#### [Study material]

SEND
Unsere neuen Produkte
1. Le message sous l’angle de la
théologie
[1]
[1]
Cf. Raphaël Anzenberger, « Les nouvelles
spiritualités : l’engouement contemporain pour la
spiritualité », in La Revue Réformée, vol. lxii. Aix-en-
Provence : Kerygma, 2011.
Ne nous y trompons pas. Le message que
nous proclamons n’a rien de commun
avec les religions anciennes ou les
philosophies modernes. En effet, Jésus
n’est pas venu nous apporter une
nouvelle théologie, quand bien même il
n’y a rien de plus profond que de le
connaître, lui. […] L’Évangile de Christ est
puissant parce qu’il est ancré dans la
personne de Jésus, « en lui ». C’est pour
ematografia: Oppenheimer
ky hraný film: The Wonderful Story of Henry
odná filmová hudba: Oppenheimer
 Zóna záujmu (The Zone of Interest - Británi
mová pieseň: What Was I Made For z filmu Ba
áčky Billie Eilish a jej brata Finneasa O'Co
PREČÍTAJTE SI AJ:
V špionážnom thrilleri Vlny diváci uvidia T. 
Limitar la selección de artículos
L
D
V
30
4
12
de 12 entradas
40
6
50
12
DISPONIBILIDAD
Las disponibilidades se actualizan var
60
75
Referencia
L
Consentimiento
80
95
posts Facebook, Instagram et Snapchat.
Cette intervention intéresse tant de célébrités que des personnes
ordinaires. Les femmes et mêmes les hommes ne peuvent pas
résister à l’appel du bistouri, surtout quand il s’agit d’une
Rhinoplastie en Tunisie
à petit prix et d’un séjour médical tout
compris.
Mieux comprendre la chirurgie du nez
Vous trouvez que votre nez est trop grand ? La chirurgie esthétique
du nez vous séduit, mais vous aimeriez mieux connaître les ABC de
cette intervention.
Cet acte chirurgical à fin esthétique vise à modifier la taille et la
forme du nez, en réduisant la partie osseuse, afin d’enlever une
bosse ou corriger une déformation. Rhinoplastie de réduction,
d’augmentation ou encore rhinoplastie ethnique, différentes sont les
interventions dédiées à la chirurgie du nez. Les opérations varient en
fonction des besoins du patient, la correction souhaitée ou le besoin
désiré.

#### [What is expected]
Starting at the line that contains "posts Facebook, Instagram et Snapchat.", quote each remaining line of the entries above, unchanged.

#### [Result of this exercise]
posts Facebook, Instagram et Snapchat.
Cette intervention intéresse tant de célébrités que des personnes
ordinaires. Les femmes et mêmes les hommes ne peuvent pas
résister à l’appel du bistouri, surtout quand il s’agit d’une
Rhinoplastie en Tunisie
à petit prix et d’un séjour médical tout
compris.
Mieux comprendre la chirurgie du nez
Vous trouvez que votre nez est trop grand ? La chirurgie esthétique
du nez vous séduit, mais vous aimeriez mieux connaître les ABC de
cette intervention.
Cet acte chirurgical à fin esthétique vise à modifier la taille et la
forme du nez, en réduisant la partie osseuse, afin d’enlever une
bosse ou corriger une déformation. Rhinoplastie de réduction,
d’augmentation ou encore rhinoplastie ethnique, différentes sont les
interventions dédiées à la chirurgie du nez. Les opérations varient en
fonction des besoins du patient, la correction souhaitée ou le besoin
désiré.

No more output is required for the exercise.